Required work:
For the word "있었습니다", work out how many lines in the records below contain it and state that count alone.

Records for processing:
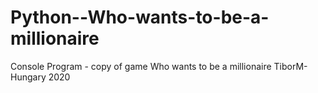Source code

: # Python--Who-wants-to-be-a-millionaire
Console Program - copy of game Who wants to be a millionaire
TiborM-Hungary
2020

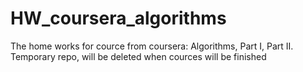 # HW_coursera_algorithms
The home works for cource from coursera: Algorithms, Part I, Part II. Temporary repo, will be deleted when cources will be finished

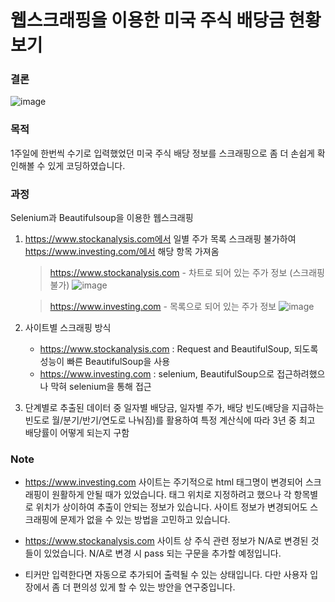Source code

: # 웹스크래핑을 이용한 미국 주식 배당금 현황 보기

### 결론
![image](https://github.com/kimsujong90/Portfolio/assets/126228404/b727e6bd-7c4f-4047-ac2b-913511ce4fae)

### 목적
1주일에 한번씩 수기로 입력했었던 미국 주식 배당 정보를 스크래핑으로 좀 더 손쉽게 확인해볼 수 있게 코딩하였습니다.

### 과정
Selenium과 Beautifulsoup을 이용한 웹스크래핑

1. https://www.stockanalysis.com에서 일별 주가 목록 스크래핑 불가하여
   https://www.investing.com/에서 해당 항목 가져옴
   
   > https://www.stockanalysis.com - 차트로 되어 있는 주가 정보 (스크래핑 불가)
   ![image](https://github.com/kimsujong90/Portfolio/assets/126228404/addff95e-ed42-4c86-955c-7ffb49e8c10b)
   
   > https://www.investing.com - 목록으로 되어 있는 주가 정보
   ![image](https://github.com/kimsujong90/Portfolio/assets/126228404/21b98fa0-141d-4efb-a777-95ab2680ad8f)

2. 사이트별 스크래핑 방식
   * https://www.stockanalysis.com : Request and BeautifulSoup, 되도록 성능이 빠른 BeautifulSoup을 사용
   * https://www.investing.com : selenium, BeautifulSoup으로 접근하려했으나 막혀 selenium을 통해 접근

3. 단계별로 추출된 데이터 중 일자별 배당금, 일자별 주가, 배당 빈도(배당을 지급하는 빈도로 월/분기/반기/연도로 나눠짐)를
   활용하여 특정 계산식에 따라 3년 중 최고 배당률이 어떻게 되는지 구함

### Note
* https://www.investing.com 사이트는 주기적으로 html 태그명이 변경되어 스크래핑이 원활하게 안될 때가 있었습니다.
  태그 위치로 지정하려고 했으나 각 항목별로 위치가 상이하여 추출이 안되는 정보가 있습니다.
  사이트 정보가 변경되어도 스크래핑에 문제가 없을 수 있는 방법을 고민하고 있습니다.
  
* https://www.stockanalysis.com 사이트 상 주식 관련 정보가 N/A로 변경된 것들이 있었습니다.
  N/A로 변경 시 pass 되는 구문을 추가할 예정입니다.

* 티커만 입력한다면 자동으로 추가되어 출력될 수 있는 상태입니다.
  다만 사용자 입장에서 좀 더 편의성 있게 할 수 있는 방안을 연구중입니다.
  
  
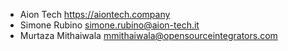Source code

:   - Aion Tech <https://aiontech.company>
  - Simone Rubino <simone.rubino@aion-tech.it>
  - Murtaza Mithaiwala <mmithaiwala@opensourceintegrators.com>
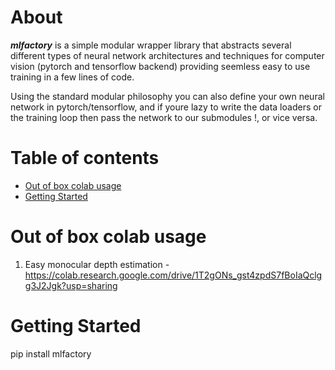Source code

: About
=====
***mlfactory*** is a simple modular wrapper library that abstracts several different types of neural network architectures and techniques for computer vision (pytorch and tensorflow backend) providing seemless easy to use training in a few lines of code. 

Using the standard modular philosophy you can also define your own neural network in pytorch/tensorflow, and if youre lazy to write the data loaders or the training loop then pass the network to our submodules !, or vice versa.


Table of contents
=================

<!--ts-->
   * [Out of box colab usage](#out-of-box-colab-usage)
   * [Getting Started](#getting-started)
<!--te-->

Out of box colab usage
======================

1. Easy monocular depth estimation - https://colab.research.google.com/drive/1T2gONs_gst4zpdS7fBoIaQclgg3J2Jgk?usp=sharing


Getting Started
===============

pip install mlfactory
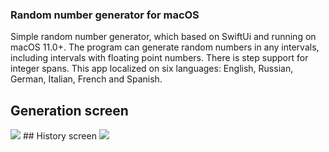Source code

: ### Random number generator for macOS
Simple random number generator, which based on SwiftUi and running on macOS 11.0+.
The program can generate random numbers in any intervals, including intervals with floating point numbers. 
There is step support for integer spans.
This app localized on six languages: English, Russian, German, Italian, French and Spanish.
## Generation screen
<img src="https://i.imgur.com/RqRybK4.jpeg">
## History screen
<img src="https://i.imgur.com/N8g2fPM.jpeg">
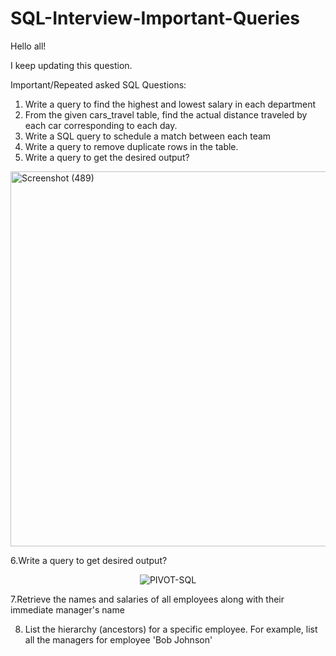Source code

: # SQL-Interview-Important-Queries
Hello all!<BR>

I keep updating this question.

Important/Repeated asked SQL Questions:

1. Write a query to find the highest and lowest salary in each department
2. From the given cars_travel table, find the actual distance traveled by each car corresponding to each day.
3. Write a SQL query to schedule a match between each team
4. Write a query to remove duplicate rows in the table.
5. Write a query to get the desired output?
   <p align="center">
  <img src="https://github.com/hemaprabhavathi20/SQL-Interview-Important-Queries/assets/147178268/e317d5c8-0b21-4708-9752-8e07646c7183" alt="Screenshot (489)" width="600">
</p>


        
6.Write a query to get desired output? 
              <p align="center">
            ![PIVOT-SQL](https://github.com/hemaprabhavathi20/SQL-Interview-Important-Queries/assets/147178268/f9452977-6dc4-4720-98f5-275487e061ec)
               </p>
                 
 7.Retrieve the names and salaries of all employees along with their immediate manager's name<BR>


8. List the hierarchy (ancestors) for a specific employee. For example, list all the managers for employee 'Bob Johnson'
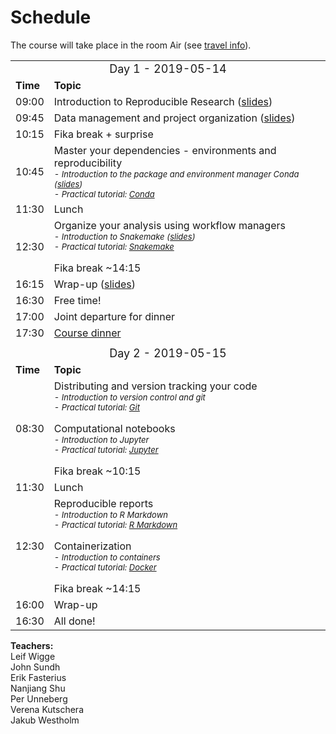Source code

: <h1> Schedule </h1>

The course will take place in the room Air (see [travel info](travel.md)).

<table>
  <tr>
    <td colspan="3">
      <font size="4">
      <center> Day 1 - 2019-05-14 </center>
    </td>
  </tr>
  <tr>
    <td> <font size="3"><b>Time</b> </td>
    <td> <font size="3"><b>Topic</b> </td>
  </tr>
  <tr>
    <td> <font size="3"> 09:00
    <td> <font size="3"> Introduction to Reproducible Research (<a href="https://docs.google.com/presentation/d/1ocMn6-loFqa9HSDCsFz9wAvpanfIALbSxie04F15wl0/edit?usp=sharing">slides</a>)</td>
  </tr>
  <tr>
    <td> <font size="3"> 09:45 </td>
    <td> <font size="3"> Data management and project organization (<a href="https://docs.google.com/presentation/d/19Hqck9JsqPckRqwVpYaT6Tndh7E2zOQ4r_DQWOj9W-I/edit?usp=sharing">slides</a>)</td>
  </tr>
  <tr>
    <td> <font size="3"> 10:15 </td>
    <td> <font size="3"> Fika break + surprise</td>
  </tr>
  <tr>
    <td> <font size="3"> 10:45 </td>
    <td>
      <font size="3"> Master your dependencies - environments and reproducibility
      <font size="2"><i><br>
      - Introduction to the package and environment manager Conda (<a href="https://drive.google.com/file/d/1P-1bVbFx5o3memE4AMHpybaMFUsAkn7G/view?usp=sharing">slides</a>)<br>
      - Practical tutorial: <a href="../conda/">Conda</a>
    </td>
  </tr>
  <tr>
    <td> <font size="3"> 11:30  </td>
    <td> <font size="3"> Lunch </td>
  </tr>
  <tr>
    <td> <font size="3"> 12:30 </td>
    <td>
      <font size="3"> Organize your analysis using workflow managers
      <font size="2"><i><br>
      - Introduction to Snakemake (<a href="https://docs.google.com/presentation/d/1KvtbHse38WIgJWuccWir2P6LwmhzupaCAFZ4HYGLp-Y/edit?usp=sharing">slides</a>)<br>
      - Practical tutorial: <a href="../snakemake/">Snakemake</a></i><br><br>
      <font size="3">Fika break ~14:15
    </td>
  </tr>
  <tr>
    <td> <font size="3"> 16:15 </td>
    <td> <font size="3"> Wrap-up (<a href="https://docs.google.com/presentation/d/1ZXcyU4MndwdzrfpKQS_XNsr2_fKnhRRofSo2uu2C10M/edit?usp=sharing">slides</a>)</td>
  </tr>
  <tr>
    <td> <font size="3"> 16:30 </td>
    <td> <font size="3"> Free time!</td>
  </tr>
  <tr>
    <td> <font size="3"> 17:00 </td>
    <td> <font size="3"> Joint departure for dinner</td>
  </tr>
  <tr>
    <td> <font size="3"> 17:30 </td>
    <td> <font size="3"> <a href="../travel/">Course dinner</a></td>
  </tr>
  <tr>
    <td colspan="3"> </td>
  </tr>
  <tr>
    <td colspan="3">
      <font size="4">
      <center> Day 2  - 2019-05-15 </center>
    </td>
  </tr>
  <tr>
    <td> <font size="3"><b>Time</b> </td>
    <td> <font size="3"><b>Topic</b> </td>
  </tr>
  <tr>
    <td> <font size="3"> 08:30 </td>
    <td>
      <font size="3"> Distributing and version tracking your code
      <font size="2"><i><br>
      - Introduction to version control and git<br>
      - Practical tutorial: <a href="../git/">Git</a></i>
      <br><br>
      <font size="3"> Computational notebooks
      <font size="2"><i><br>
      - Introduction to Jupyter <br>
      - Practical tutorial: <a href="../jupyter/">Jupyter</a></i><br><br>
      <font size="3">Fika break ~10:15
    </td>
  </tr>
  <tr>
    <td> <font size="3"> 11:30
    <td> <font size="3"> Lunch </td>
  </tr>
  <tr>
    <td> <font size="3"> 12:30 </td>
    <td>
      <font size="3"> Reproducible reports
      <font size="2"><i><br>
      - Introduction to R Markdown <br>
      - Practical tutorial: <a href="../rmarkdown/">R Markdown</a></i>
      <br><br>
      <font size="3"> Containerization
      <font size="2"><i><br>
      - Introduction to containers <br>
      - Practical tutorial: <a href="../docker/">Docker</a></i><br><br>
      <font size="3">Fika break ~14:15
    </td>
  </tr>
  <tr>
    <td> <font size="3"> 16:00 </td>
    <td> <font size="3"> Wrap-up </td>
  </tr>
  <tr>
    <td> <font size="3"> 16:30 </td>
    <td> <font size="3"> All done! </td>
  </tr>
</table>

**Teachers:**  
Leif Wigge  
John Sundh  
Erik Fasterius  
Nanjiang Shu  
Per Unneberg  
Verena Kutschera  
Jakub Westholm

Solution to this exercise:
2